In dit nieuwe seizoen van 'De vloer op' zien we niet alleen nieuwe improvisaties en nieuwe opdrachten, maar ook: twee nieuwe acteurs. Een van hen is Thomas Cammaert. 'Improviseren is terug gaan naar de basis.'

De 34-jarige acteur verhuisde toen hij 18 was van België naar Amsterdam, en volgde daar een opleiding aan de Amsterdamse Toneelschool en Kleinkunstacademie. Hij studeerde in 2006 af. Daarna was hij zowel op tv als in het theater te zien. Zo speelde Cammaert in de musical Soldaat van Oranje en was hij in 2017 te zien in televisie-serie Ramses.

Voor Cammaert is het niet de eerste keer dat hij in aanraking komt met De vloer op. Eerder deed hij mee met de gelijknamige theatertour.

Hoe is het om van de theaterversie van 'De Vloer Op' naar tv te gaan?

'In het theater vond ik De vloer op echt heel spannend.
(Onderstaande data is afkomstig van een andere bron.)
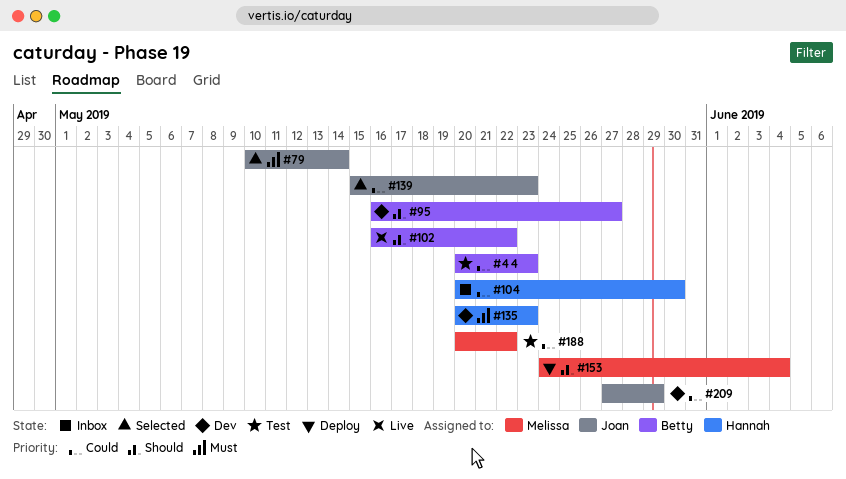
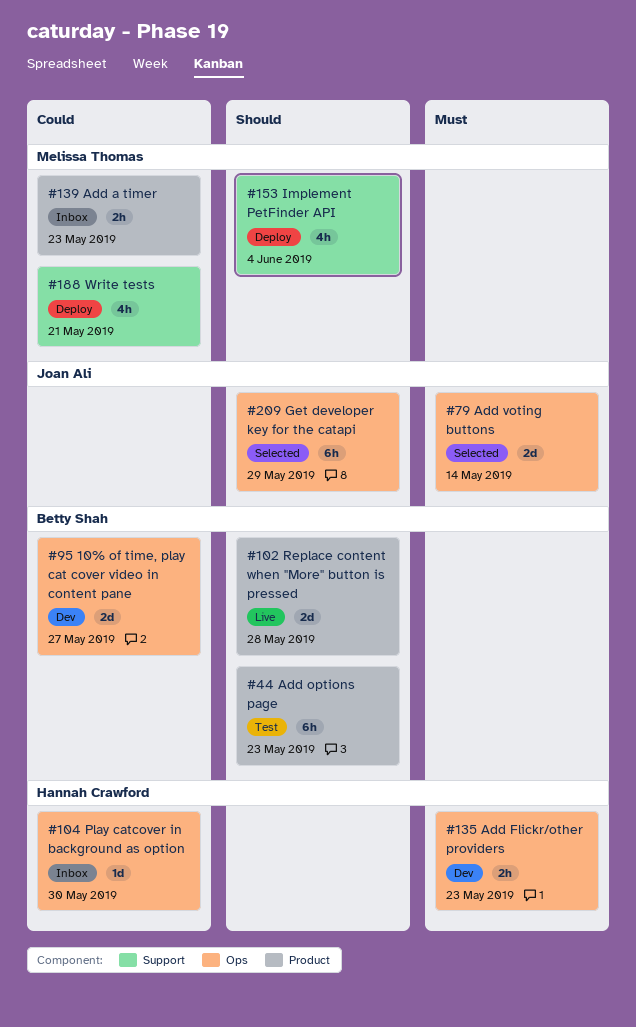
#44, priority: Could -> Should
#95, priority: Should -> Could
#102, due: May 22 -> May 28
#139, status: Selected -> Inbox
#139, owner: Joan Ali -> Melissa Thomas
#188, status: Test -> Deploy
#188, due: May 22 -> May 21
#209, status: Dev -> Selected
#209, priority: Could -> Should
Ik was vooral zenuwachtig, omdat het nog zo onbekend was. Ik had besloten dat ik er gewoon meer van moest genieten, als ik het voor tv ging doen. Dus nu dacht ik: "Het is je vak, je bent er na al die jaren klaar voor." Ik ging met een heel open gevoel de eerste opnames in. En het was echt te gek.'

Wat was je reactie toen je hoorde dat je met het tv-programma mee mocht doen?

'"Shit, dat wordt zweten," dacht ik meteen. Dat wordt echt gewoon niet slapen. Maar ik dacht ook: "Doe het gewoon." Ga er van genieten, want je zit in De vloer op. Dat is echt het ultieme spelen.

'Het programma is onder acteurs natuurlijk heel bekend. En ook wel gevreesd door sommigen. Want je hebt ook acteurs die zeggen: "Nee, ik doe dat echt niet." Je moet ook wel je eigen krachten en zwaktes kennen. Ik keek het programma heel vaak. En dan dacht ik: "Het zou echt heel leuk zijn, en spannend tegelijkertijd, als ik mee mag doen." Maar nu ik het doe vind ik het vooral heel erg leuk.'

Tekst gaat verder onder de afbeelding

Thomas Cammaert en Anna Raadsveld

Hoe is het om voor de camera te improviseren?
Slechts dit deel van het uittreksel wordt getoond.